Dancing had traditionally been monitored by the Catholic clergy of the province of Quebec, which often used its social and moral influence to ban dancing altogether in many villages and towns.

== Classical ballet ==
The very first classical ballet studios in the province of Quebec started appearing in 1945. In 1952, in Montreal, Ludmilla Chiriaeff established the Ballets Chiriaeff, which became Les Grands Ballets Canadiens in 1957. She then founded, in 1966, the Académie des Grands Ballets Canadiens, nowadays known as the École supérieure de ballet du Québec.

More recently, in 1989, Christiane Bélanger founded the Christiane Bélanger-Danse dance school in Quebec City. She also established the Compagnie Christiane Bélanger (2001), which would become the Ballet de Québec in 2005, the school thus being renamed École du Ballet de Québec in 2013, when she also started a college program in classical ballet at Cégep Garneau. Le Centre Uriel was also the first showcase specialized in classical Ballet in Quebec City. The Société de Ballet du Québec (2012) is dedicated to the promotion and development of internationally recognized professional classical Ballet in Quebec City. Christiane Bélanger co-founded, along with Jacques Marsa from the Opéra de Paris, the Competition Internationale de Ballet|Concours International PETIPA (May 2015), which was the first francophone international Ballet competition held in America. She dissociated herself from its co-founder in November 2012 and created the Compétition internationale de Ballet du Canada – volet Québec.

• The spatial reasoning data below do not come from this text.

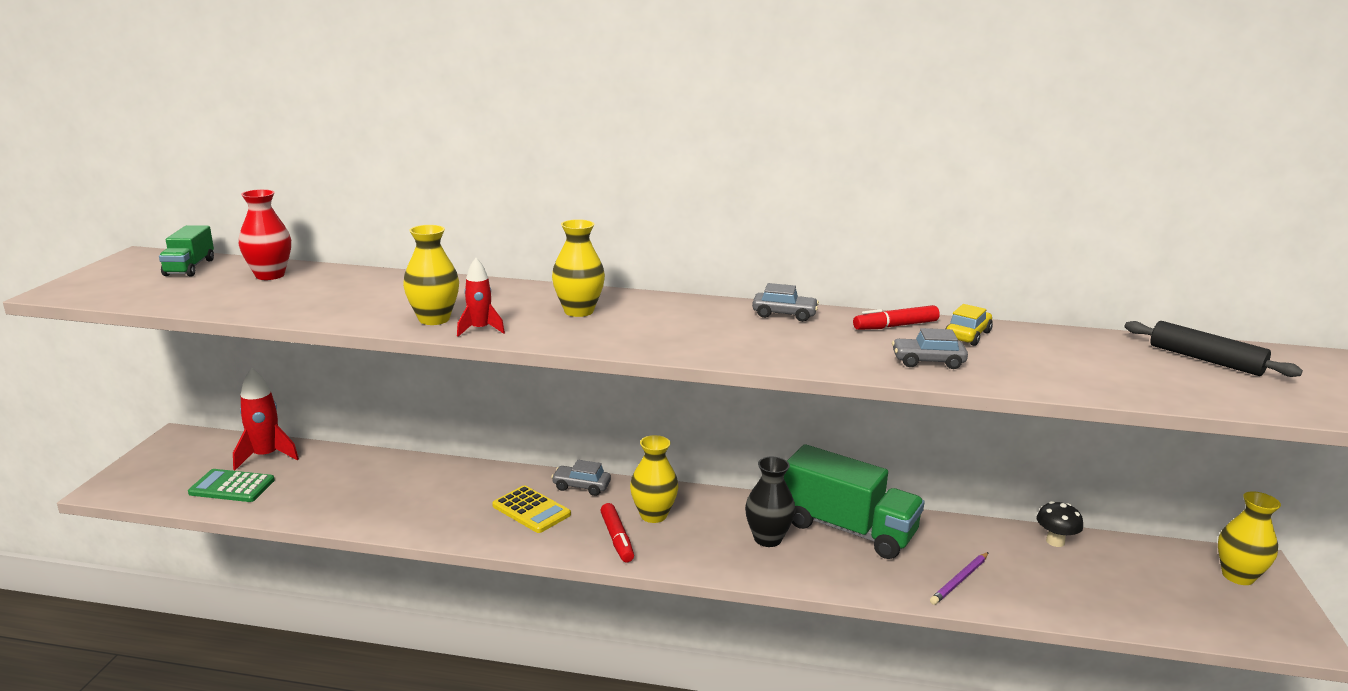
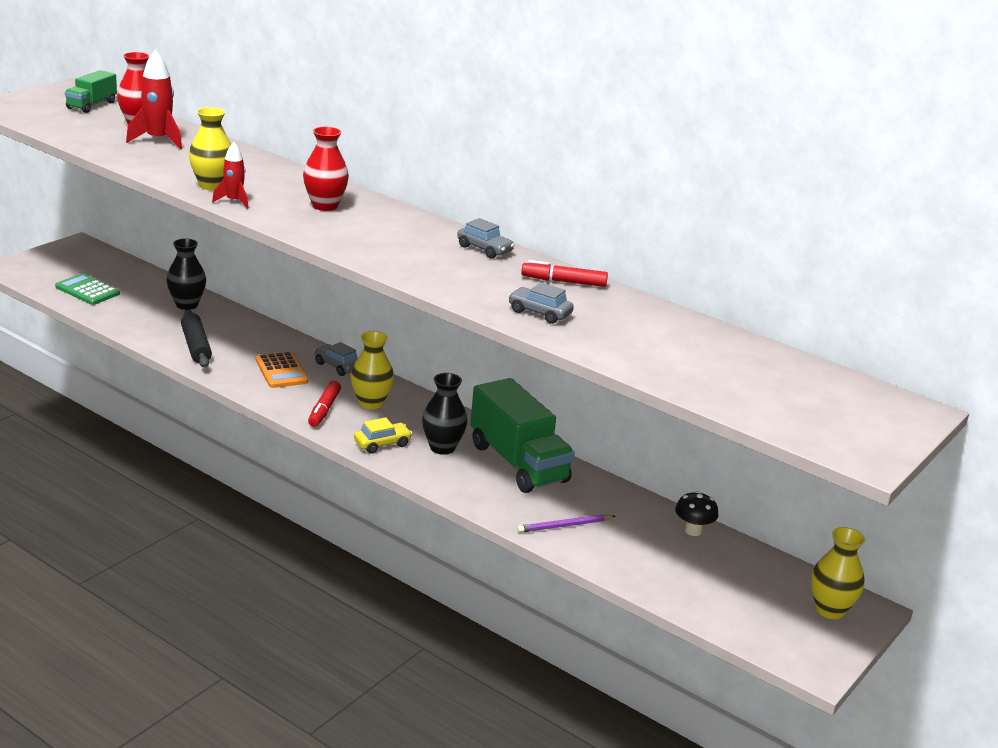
camera: 25 degrees right, 5 degrees up
red rocket [233,368,299,470] -> red rocket moved to [126,49,182,149]
yellow calculator [492,485,571,533] -> orange calculator [256,351,308,388]
yellow vase [552,219,605,317] -> red vase [303,127,349,211]
yellow car [945,304,993,346] -> yellow car moved to [354,417,413,454]
black rolling pin [1124,321,1303,377] -> black rolling pin moved to [181,310,212,368]
none -> black vase [166,238,206,310]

She also created the École de mécanique corporelle du Québec to help elite athletes improve their performances.

== Contemporary ==
Marie Chouinard, Benoît Lachambre, Ginette Laurin and the companies they created in Quebec, O Vertigo, D and PPS Danse are celebrated names in contemporary dance whose productions have spread internationally.
Christiane Bélanger founded the first dance company in Quebec City after the DansePartout company, founded by Chantal Bellhumeur and subsequently taken over by Luc Tremblay. The Compagnie Christiane Bélanger was established in 2001 and turned a corner to become exclusively dedicated to classical Ballet in 2005; it is now known as the Ballet de Québec. Christiane Bélanger was awarded the Prix François-Samson pour le Développement culturel in 2007 by the Conseil de la culture des régions de Québec-Chaudières Appalaches. Her style, which was referred to as neoclassical, was an extreme form of dance composed of a combination of martial arts, theatre and bold classical Ballet techniques from her classical Ballet experience.
There are many auditoriums promoting contemporary dance in the Province of Quebec. In Montréal, there are Agora de la danse, Danse-Cité, Tangente, the Maisons de la culture, Montréal art interculturel, Studio 303, Théâtre Lachapelle, Théâtre Gésu, Usine C, the Pierre-Mercure hall, Théâtre Maisonneuve and many others, while Quebec City hosts La Rotonde and the Méduse facility.